Usually, though, Rudd plays the straight man, the buttonedup salaryman who has something to learn from the morons around him, whether it's opposite the bizarro Steve Carell character in Dinner For Schmucks, the more pragmatic half of an energy-drink sales duo (with Seann William Scott) in Role Models, or the uptight groom-to-be who man-dates Jason Segel in I Love You, Man.

His characters lean toward men low on machismo but high on haplessness. Rudd's character gets framed for embezzlement by his own father (played by Jack Nicholson) in How Do You Know.

His David talks big but has spent years pining for his ex in The 40-Year-Old Virgin; and he's no match for feisty wife Leslie Mann in Knocked Up.
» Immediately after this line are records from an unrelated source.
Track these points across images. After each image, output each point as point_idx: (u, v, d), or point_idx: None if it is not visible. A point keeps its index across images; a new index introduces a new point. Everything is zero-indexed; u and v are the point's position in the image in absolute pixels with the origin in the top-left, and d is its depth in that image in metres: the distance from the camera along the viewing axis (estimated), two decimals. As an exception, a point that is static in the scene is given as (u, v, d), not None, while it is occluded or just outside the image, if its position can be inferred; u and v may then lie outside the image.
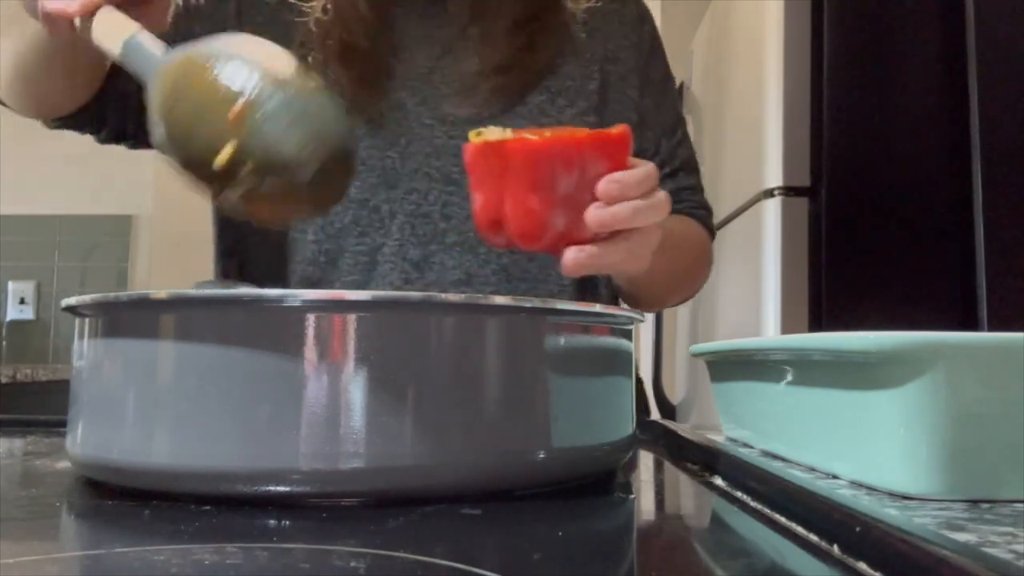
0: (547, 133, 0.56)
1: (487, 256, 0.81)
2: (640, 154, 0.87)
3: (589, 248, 0.57)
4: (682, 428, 0.61)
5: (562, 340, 0.42)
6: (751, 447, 0.58)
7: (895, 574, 0.27)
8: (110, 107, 0.82)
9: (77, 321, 0.43)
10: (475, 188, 0.58)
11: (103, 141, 0.86)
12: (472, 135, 0.57)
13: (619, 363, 0.47)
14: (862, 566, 0.29)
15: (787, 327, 1.36)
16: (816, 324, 1.35)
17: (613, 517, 0.40)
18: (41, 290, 2.67)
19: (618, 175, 0.56)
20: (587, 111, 0.85)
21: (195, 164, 0.49)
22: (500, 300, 0.40)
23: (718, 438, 0.59)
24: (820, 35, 1.38)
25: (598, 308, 0.45)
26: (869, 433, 0.42)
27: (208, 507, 0.36)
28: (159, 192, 2.60)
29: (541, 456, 0.41)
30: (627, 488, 0.45)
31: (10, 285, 2.65)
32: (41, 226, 2.67)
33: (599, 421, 0.45)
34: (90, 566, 0.29)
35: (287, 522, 0.35)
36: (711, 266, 0.96)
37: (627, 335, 0.48)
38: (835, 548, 0.31)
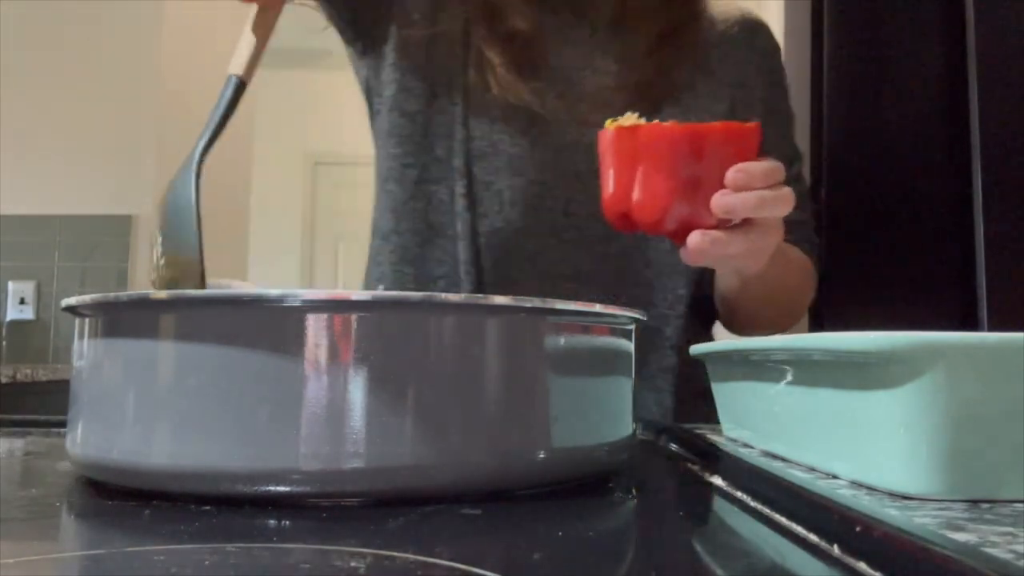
0: (684, 123, 0.59)
1: (603, 256, 0.82)
2: None
3: (713, 233, 0.58)
4: (682, 428, 0.61)
5: (562, 340, 0.43)
6: (751, 447, 0.58)
7: (895, 574, 0.27)
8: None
9: (77, 321, 0.43)
10: (605, 173, 0.61)
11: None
12: (608, 122, 0.60)
13: (620, 363, 0.47)
14: (862, 566, 0.29)
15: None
16: (816, 324, 1.35)
17: (613, 517, 0.40)
18: (41, 290, 2.66)
19: (746, 164, 0.57)
20: None
21: None
22: (500, 300, 0.40)
23: (718, 438, 0.59)
24: (820, 35, 1.38)
25: (598, 308, 0.45)
26: (869, 433, 0.42)
27: (208, 507, 0.37)
28: (159, 192, 2.60)
29: (542, 456, 0.41)
30: (627, 488, 0.45)
31: (10, 285, 2.65)
32: (41, 226, 2.66)
33: (599, 421, 0.45)
34: (90, 566, 0.29)
35: (287, 522, 0.35)
36: (811, 297, 0.95)
37: (627, 335, 0.48)
38: (835, 548, 0.31)
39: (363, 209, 1.15)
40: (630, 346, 0.49)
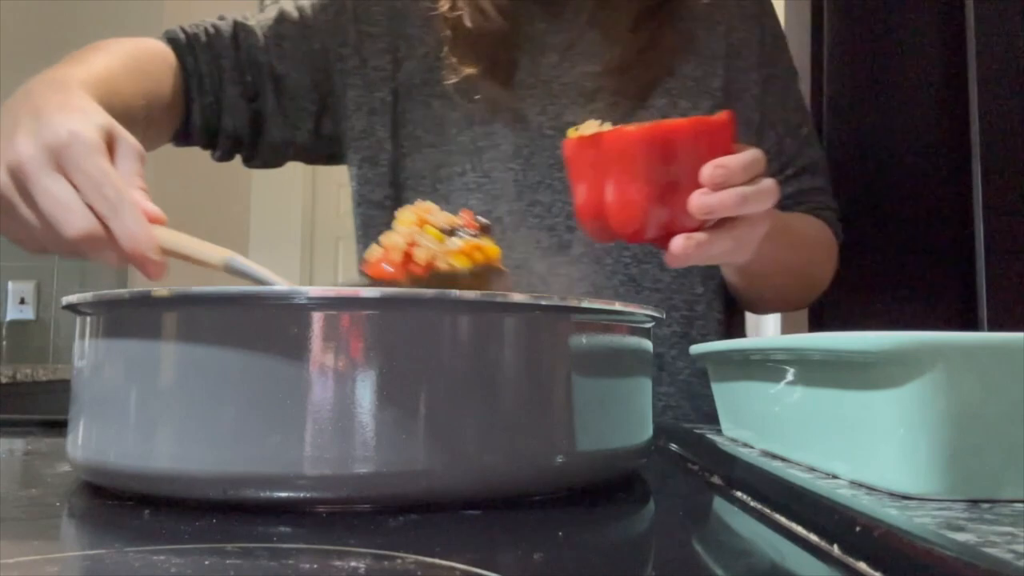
0: (648, 124, 0.55)
1: (614, 267, 0.81)
2: None
3: (697, 236, 0.56)
4: (682, 428, 0.61)
5: (581, 339, 0.41)
6: (751, 447, 0.58)
7: (895, 574, 0.27)
8: (220, 136, 0.83)
9: (78, 320, 0.43)
10: (575, 184, 0.58)
11: (217, 159, 0.88)
12: (570, 131, 0.57)
13: (639, 363, 0.46)
14: (862, 566, 0.29)
15: (787, 327, 1.36)
16: (816, 324, 1.35)
17: (613, 518, 0.40)
18: (41, 290, 2.66)
19: (723, 160, 0.54)
20: (711, 111, 0.82)
21: None
22: (516, 297, 0.38)
23: (718, 438, 0.59)
24: (820, 35, 1.38)
25: (617, 306, 0.44)
26: (869, 433, 0.42)
27: (208, 508, 0.36)
28: (159, 192, 2.59)
29: (560, 460, 0.40)
30: (633, 490, 0.45)
31: (10, 285, 2.65)
32: (41, 226, 2.66)
33: (619, 423, 0.43)
34: (90, 566, 0.29)
35: (287, 522, 0.35)
36: (835, 268, 0.91)
37: (646, 334, 0.47)
38: (835, 548, 0.31)
39: (363, 209, 1.14)
40: (649, 345, 0.47)
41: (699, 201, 0.54)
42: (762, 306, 0.91)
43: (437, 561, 0.28)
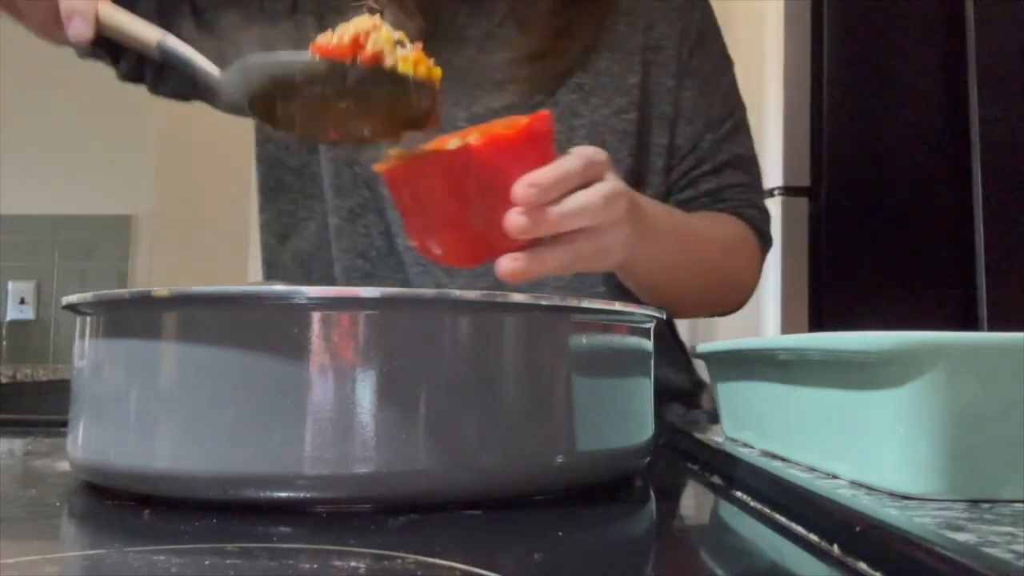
0: (472, 135, 0.50)
1: None
2: (676, 150, 0.84)
3: (523, 256, 0.51)
4: (682, 428, 0.61)
5: (581, 339, 0.41)
6: (751, 447, 0.58)
7: (895, 574, 0.27)
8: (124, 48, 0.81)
9: (78, 320, 0.43)
10: (400, 210, 0.54)
11: (121, 78, 0.85)
12: (385, 155, 0.53)
13: (639, 363, 0.46)
14: (862, 566, 0.29)
15: (787, 327, 1.36)
16: (816, 324, 1.35)
17: (613, 518, 0.40)
18: (41, 290, 2.67)
19: (534, 177, 0.49)
20: (626, 107, 0.81)
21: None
22: (517, 297, 0.38)
23: (718, 438, 0.59)
24: (820, 35, 1.38)
25: (617, 306, 0.43)
26: (869, 433, 0.42)
27: (208, 508, 0.36)
28: (159, 192, 2.60)
29: (560, 460, 0.40)
30: (634, 490, 0.45)
31: (10, 285, 2.65)
32: (41, 226, 2.66)
33: (619, 423, 0.43)
34: (90, 566, 0.29)
35: (287, 522, 0.35)
36: (757, 271, 0.85)
37: (646, 334, 0.47)
38: (835, 548, 0.31)
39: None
40: (650, 345, 0.47)
41: (514, 222, 0.50)
42: (671, 309, 0.82)
43: (437, 561, 0.28)
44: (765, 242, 0.85)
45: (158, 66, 0.82)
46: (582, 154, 0.53)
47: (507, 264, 0.51)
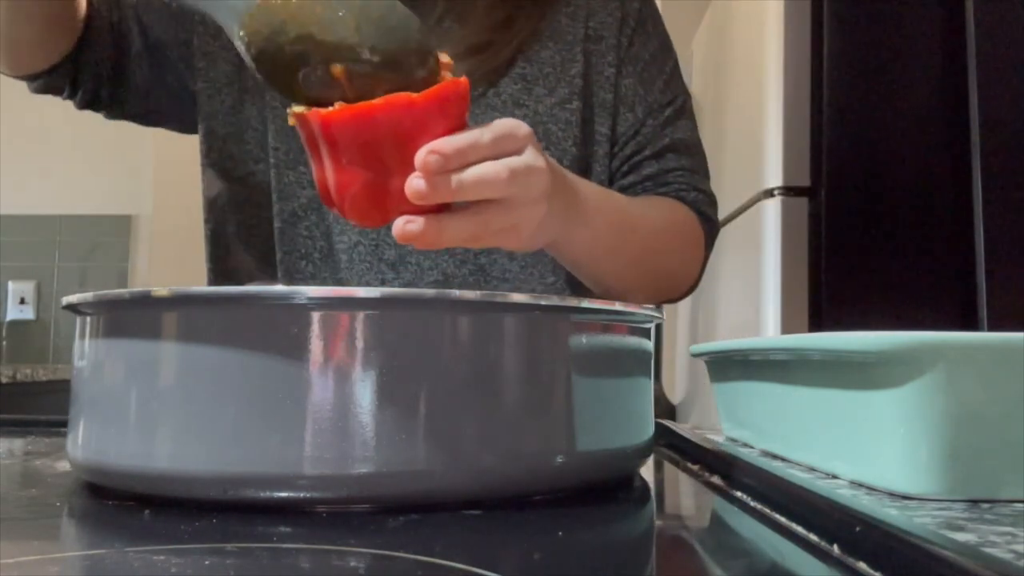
0: (357, 105, 0.49)
1: (464, 256, 0.78)
2: (618, 137, 0.84)
3: (420, 219, 0.50)
4: (682, 428, 0.61)
5: (581, 339, 0.41)
6: (751, 447, 0.58)
7: (895, 574, 0.27)
8: (84, 71, 0.80)
9: (78, 320, 0.43)
10: (312, 160, 0.53)
11: (79, 106, 0.84)
12: (289, 109, 0.52)
13: (639, 363, 0.46)
14: (862, 566, 0.29)
15: (787, 327, 1.36)
16: (816, 324, 1.35)
17: (613, 518, 0.40)
18: (41, 290, 2.67)
19: (437, 143, 0.49)
20: (569, 98, 0.81)
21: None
22: (517, 297, 0.39)
23: (718, 438, 0.59)
24: (820, 35, 1.38)
25: (617, 306, 0.43)
26: (869, 433, 0.42)
27: (208, 508, 0.36)
28: (159, 192, 2.60)
29: (560, 460, 0.40)
30: (633, 490, 0.45)
31: (10, 285, 2.65)
32: (41, 226, 2.67)
33: (619, 423, 0.43)
34: (90, 566, 0.29)
35: (287, 522, 0.35)
36: (700, 256, 0.85)
37: (646, 334, 0.47)
38: (835, 548, 0.31)
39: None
40: (650, 345, 0.47)
41: (411, 187, 0.49)
42: (611, 295, 0.81)
43: (437, 561, 0.28)
44: (711, 226, 0.85)
45: (113, 90, 0.83)
46: (496, 126, 0.51)
47: (401, 226, 0.50)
You know: the type of male that people tend to describe as a "fellow" rather than a "guy".

Rudd has enjoyed a long and fruitful relationship with producer/director Judd Apatow (Anchorman, Knocked Up, Year One, Forgetting Sarah Marshall, among others). Apatow has said of Rudd: "It's like a good dance partner: you know their moves. Plus you're spending months on set, so why not be around people who crack you up?" The two are currently filming This Is Forty, a Knocked Up spinoff which will re-team Rudd and Apatow's wife Leslie Mann.

Elizabeth Banks is another frequent partner, ever since the two swapped spit in the titillatingly titled Wet Hot American Summer. This is their fifth film together. In Our Idiot Brother, Banks plays one of three sisters whose lives are thrown into a tizzy after Ned moves in.

After selling pot to a uniformed police officer and being booted off the biodynamic farm he shares with his girlfriend, Ned househops from sibling to sibling. There's Miranda (Banks), a careerdriven Vanity Fair writer; Liz (Emily Mortimer), the uptight mom of two kids (named River and Echo) and her snooty documentary filmmaker husband (Steve Coogan); and free spirit Natalie (Zooey Deschanel), ardently trying to bed-hop her way to happiness.

The script was co-written by real-life Vanity Fair editor Evgenia Peretz and her real-life documentary filmmaker husband Jesse Peretz, who also directed.

Ned's like a child, in that there's no room for white lies, sarcasm or insincerity: he just doesn't get it. Ned's frankness ultimately leads the women to take stock of their busy, neurotic lives and realize that Ned isn't the moron they thought he was.

It's a long way from gigs as Phoebe's boyfriend in Friends, as Alicia Silverstone's hot older step-brother in Clueless, or as the gay object of Jennifer Aniston's affection. Despite his protestations that he's "much happier to just show up and do the job. I haven't taken the active approach to making myself a star," Rudd's star turn in Our Idiot Brother is evidence of the actor's bankable appeal.